UBUNTU: SAUCE: overlayfs: Propogate nosuid from lower and upper mounts
An overlayfs mount using an upper or lower directory from a
nosuid filesystem bypasses this restriction. Change this so
that if any lower or upper directory is nosuid at mount time the
overlayfs superblock is marked nosuid. This requires some
additions at the vfs level since nosuid currently only applies to
mounts, so a SB_I_NOSUID flag is added along with a helper
function to check a path for nosuid in both the mount and the
superblock.
UBUNTU: SAUCE: overlayfs: Be more careful about copying up sxid files
When an overlayfs filesystem's lowerdir is on a nosuid filesystem
but the upperdir is not, it's possible to copy up an sxid file or
stick directory into upperdir without changing the mode by
opening the file rw in the overlayfs mount without writing to it.
This makes it possible to bypass the nosuid restriction on the
lowerdir mount.
It's a bad idea in general to let the mounter copy up a sxid file
if the mounter wouldn't have had permission to create the sxid
file in the first place. Therefore change ovl_set_xattr to
exclude these bits when initially setting the mode, then set the
full mode after setting the user for the inode. This allows copy
up for non-sxid files to work as before but causes copy up to
fail for the cases where the user could not have created the sxid
inode in upperdir.
UBUNTU: SAUCE: overlayfs: Skip permission checking for trusted.overlayfs.* xattrs
The original mounter had CAP_SYS_ADMIN in the user namespace
where the mount happened, and the vfs has validated that the user
has permission to do the requested operation. This is sufficient
for allowing the kernel to write these specific xattrs, so bypass
the permission checks for these xattrs.
UBUNTU: SAUCE: overlayfs: Use mounter's credentials instead of selectively raising caps
When overlayfs needs to perform internal operations which require
privileges the current user may not have, it does so by
selectively raising the required capabilities in the current set
of credentials. If the current process is in a user namespace
this doesn't always work, as operations such as setting
privileged xattrs often requires privileges in init_user_ns.

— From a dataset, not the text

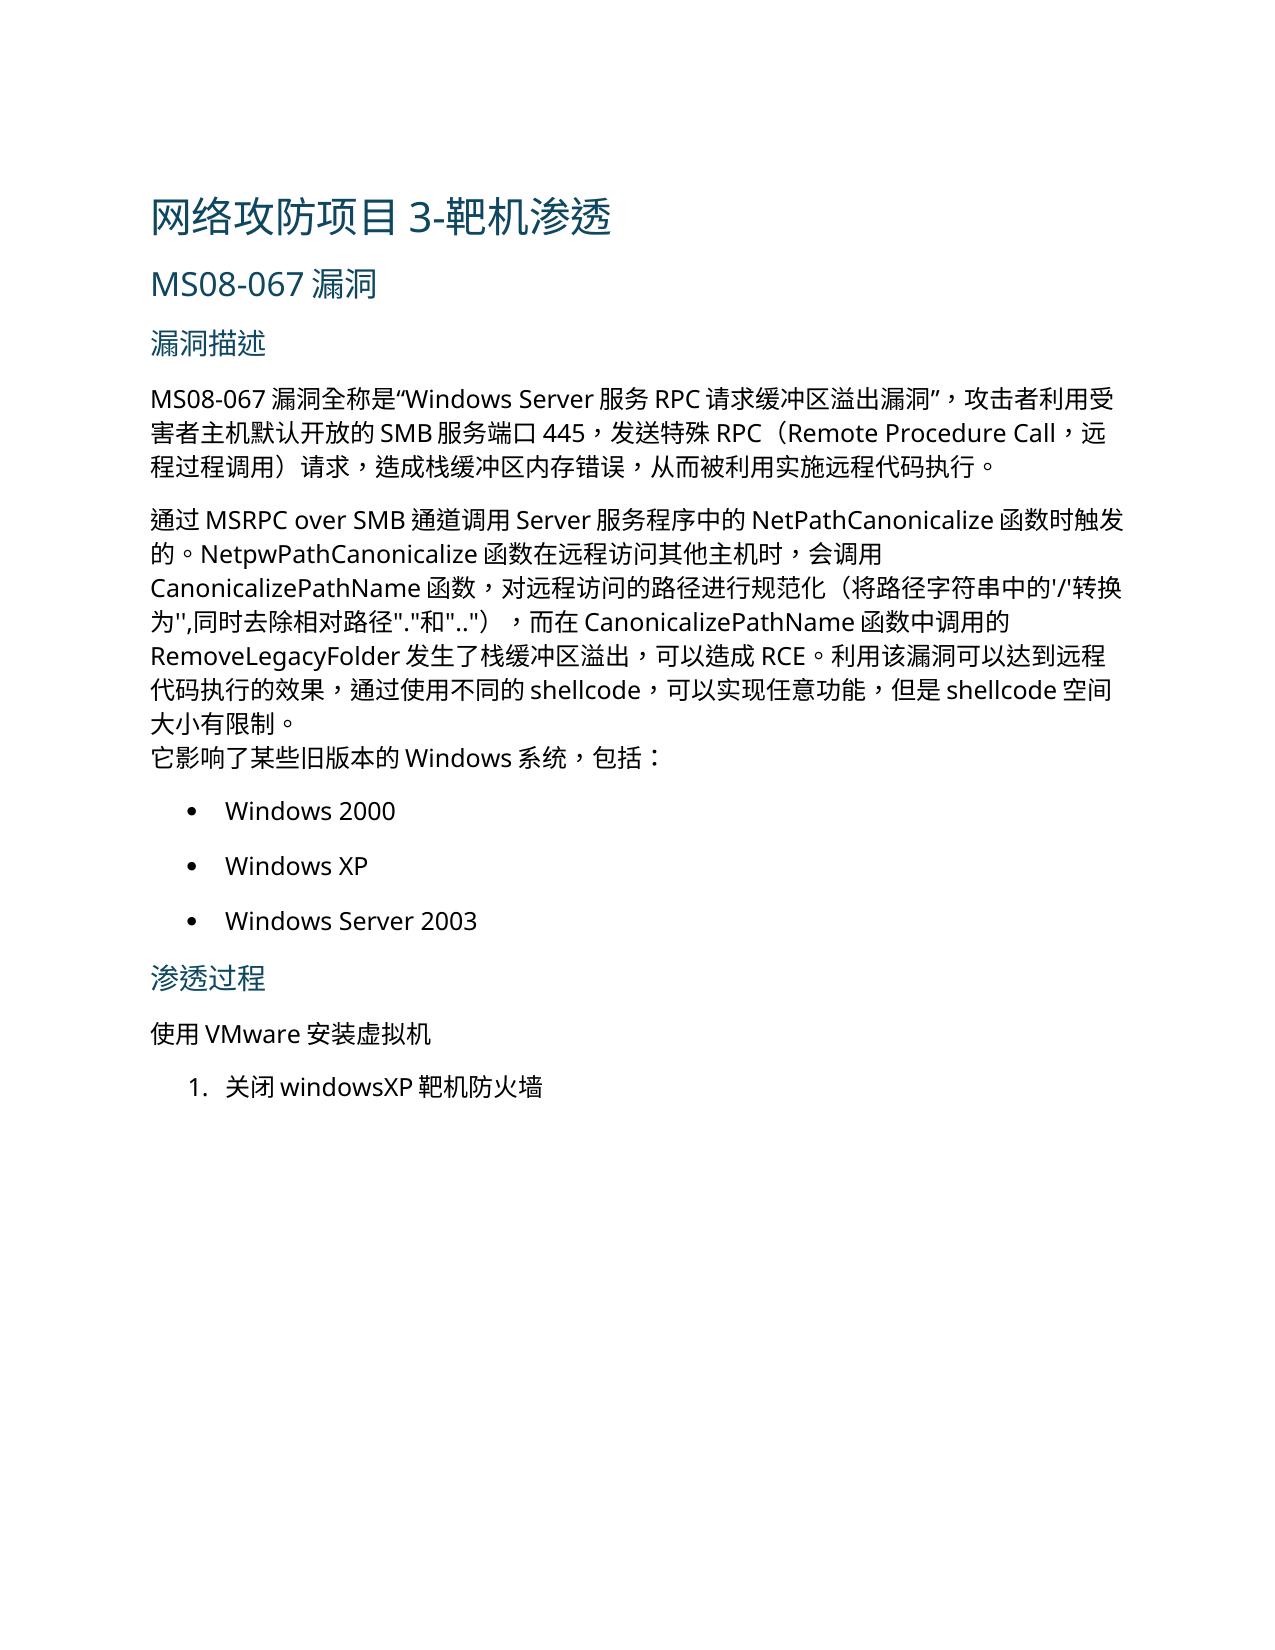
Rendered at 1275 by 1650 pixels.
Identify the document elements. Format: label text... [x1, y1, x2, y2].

These operations really ought to be permitted, based on a couple
of facts:
1. The vfs has already verified that the current process is
allowed to perform the requested operation on the overlayfs
super block, and overlayfs has verified that the operation is
permitted in upperdir.
2. The original mounter of the overlayfs super block was
privileged enough to perform the internal overlayfs
operations required to satisfy the user's request in
upperdir.
On the other hand, if the filesystem is mounted from a user
namespace and then accessed in init_user_ns the credentials taken
will exceed those of the mounter. This could result in performing
operations that the user could not do otherwise, such as creating
files which are sxid for another user or group. Both of these
issues can be prevented by using the mounter's credentials when
performing privileged overlayfs-internal operations.
Add a new internal interface, ovl_prepare_creds(), which returns
a new set of credentials for performing privileged internal
operations that is identical to the mounter's creds. Use this
internal interface instead of using prepare_creds() and
selectively raising the needed capabilities.
This interface returns a new set of credentials which is an exact
copy of another set. Also update prepare_kernel_cred() to use
this function instead of duplicating code.